On the menu was carrot ginger or scotch broth soup, chicken curry, aloo gobi masala, warm naan bread, various hot vegetables, and pineapple upside down cake. Everything is self-serve, making it easy to get exactly what and how much you want. Unless you find yourself in the deepest pits of studying hell, I strongly recommend bypassing the coffee.
Burwash’s high ceiling and windows combined with its long wooden tables make it the perfect place to live out your Harry Potter fantasies (house elves not included). The butter chicken was excellent, but, full disclosure, I am a Vic student, so I know other nights to be less than appetizing (I speak specifically of meatloaf night, avoided by all). A good Burwash night is cause for celebration, but is certainly not the norm.
Cost: $13.50 for all-you-can-eat
Verdict: Burwash is a bit pricy for the average quality of the food, so go when hungry and with enough friends to wile away the hours.

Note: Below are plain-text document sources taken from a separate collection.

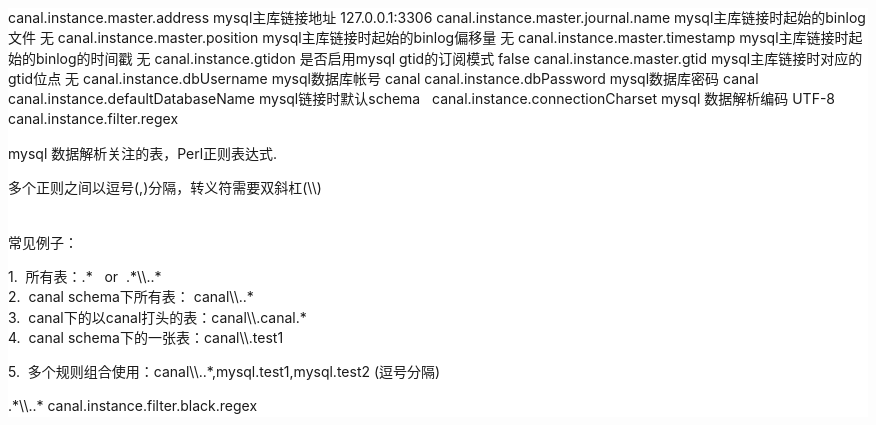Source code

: <td>canal.instance.master.address</td>
<td>mysql主库链接地址</td>
<td>127.0.0.1:3306</td>
</tr>
<tr>
<td>canal.instance.master.journal.name</td>
<td>mysql主库链接时起始的binlog文件</td>
<td>无</td>
</tr>
<tr>
<td>canal.instance.master.position</td>
<td>mysql主库链接时起始的binlog偏移量</td>
<td>无</td>
</tr>
<tr>
<td>canal.instance.master.timestamp</td>
<td>mysql主库链接时起始的binlog的时间戳</td>
<td>无</td>
</tr>
<tr>
<td>canal.instance.gtidon</td>
<td>是否启用mysql gtid的订阅模式</td>
<td>false</td>
</tr>
<tr>
<td>canal.instance.master.gtid</td>
<td>mysql主库链接时对应的gtid位点</td>
<td>无</td>
</tr>
<tr>
<td>canal.instance.dbUsername</td>
<td>mysql数据库帐号</td>
<td>canal</td>
</tr>
<tr>
<td>canal.instance.dbPassword</td>
<td>mysql数据库密码</td>
<td>canal</td>
</tr>
<tr>
<td>canal.instance.defaultDatabaseName</td>
<td>mysql链接时默认schema</td>
<td>&nbsp;</td>
</tr>
<tr>
<td>canal.instance.connectionCharset</td>
<td>mysql 数据解析编码</td>
<td>UTF-8</td>
</tr>
<tr>
<td>canal.instance.filter.regex</td>
<td>
<p>mysql 数据解析关注的表，Perl正则表达式.</p>
<p>多个正则之间以逗号(,)分隔，转义符需要双斜杠(\\)</p>
<p><br />常见例子：</p>
<p>1. &nbsp;所有表：.* &nbsp; or &nbsp;.*\\..*<br />2. &nbsp;canal schema下所有表： canal\\..*<br />3. &nbsp;canal下的以canal打头的表：canal\\.canal.*<br />4. &nbsp;canal schema下的一张表：canal\\.test1</p>
<p>5. &nbsp;多个规则组合使用：canal\\..*,mysql.test1,mysql.test2 (逗号分隔)</p>
</td>
<td>.*\\..*</td>
</tr>
<tr>
<td>canal.instance.filter.black.regex</td>
<td>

Its greatest downfalls are its limited hours (dinner is from 4:00 pm–7:30 pm on weeknights) and its sometimes too-greasy food.
Trinity College: Strachan Hall
Trinity College’s dining hall is a vision of wood-paneled opulence — a sort of Xanadu built from varnished logs, if you will. Coats of arms, which have neither jackets nor limbs, surround you as you try to eat your meal; a cluster of coats dangle precariously over the dining hall exit, accompanied by the haunting phrase, “Slow comes the hour; its passing speed how great.” I think that means, “Eat, and get the hell out.”
The façade of ostentatiousness crumbled ever so slightly when I looked at the menu; although advertised as “battered Pollock loin,” what arrived on my plate was little more than fish and chips. I eschewed the fajita station and went straight for the battered goodness, which came in a relatively tame portion size, but was nevertheless quite tasty.
The coleslaw (for some reason labelled as “coleslaw vinaigrette,” which, let’s be real here, isn’t fooling anyone) tickled my palate and complimented the fish and spuds perfectly. In my travels, I had seemed to miss the broccoli cheddar quiche, but judging by the unenthused demeanours of the surrounding students who had plopped one on their plate, I figured I hadn’t missed a whole lot. I ate my meal in solitude, under the watchful – and somewhat judgmental – eyes of the painted alumni, including one former provost of Trinity College from the early 1900s who tossed me exorbitant amounts of shade.
Cost: $12 for dinner
Verdict: Strachan gets a bad rep on campus, and it’s not undeserved. Despite being perhaps the most beautiful dining hall, its food is over-priced and, despite fancy names, quite mediocre.